DUBAI (Reuters) – Iranian Supreme Leader Ayatollah Ali Khamenei received his first dose of a homegrown COVID-19 vaccine on Friday, state television reported, amid an effort by the country to speed up its vaccination rollout.
TV showed Khamenei, 82, receiving what it said was the COVIran Barakat vaccine, developed by a state-affiliated conglomerate and approved for public use earlier this month.
Iran, with a population of 83 million, has recorded 83,588 deaths from coronavirus, the highest toll in the Middle East.

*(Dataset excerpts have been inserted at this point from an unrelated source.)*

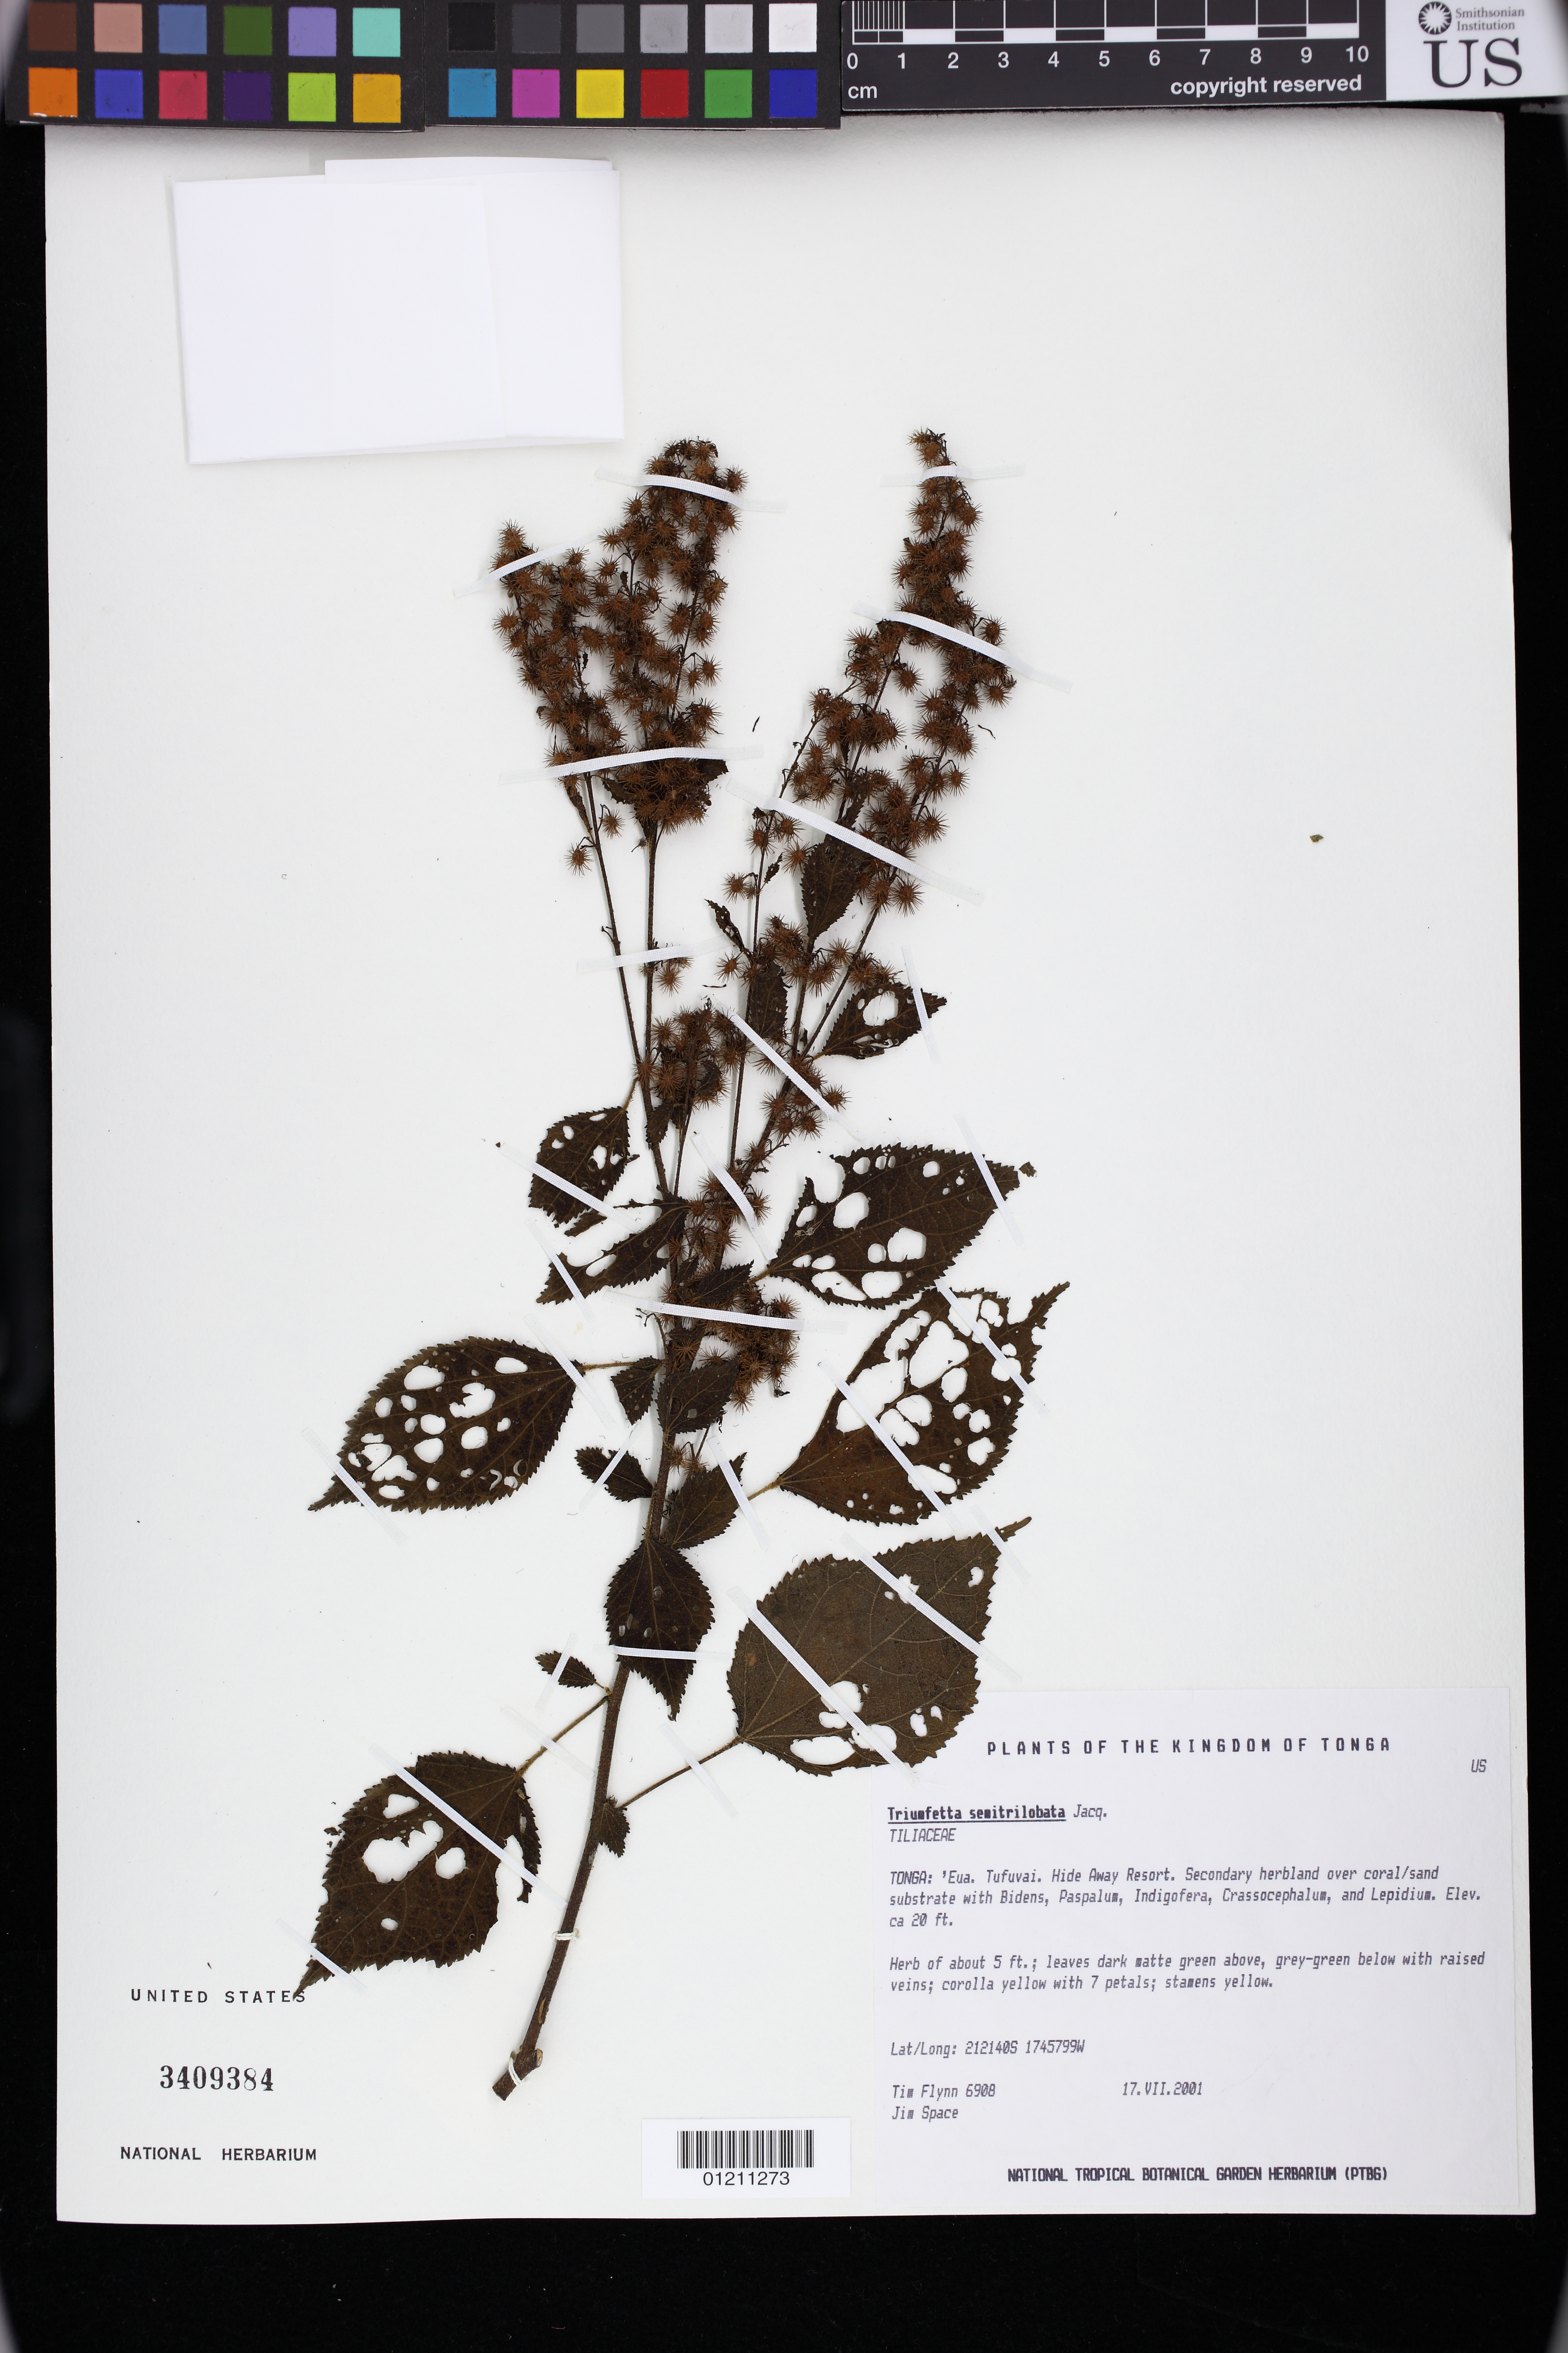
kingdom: Plantae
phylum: Tracheophyta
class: Magnoliopsida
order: Malvales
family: Malvaceae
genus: Triumfetta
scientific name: Triumfetta rhomboidea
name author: Jacq.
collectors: T. W. Flynn & J. Space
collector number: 6908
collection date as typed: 17 Jul 2001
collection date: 2001-07-17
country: Tonga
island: Eua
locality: Tonga: 'Eua. Tufuvai. Hide Away Resort. Secondary herbland over coral/sand substrate.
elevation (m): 6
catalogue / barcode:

The government of outgoing President Hassan Rouhani has blamed a so-far slow vaccination drive on U.S. sanctions hampering efforts to buy foreign vaccines and on delays in deliveries.
The country launched human trials of COVIran in December and has since started clinical trials of at least three other vaccines.
In January, Khamenei banned health officials from importing U.S.- and British-made vaccines, which he said were unreliable and might be used to spread the infection to other nations.
Officials say Iran is speeding up its vaccination drive using imported vaccines as well as COVIran Barakat, Russia’s Sputnik V which is being made locally and a vaccine jointly produced with Cuba.
Iran is also participating in the COVAX scheme, run by the GAVI vaccine alliance and the World Health Organization, that aims to secure fair access to vaccines for poorer countries.
Food, medicine and other humanitarian supplies are exempt from sanctions that Washington reimposed on Tehran in 2018 after President Donald Trump walked away from a 2015 international deal over Iran’s nuclear programme.
But the U.S. measures, which target sectors including oil and financial activities, have deterred some foreign banks from processing financial transactions with Iran. Tehran says this has frequently disrupted efforts to import essential medicines and other humanitarian items.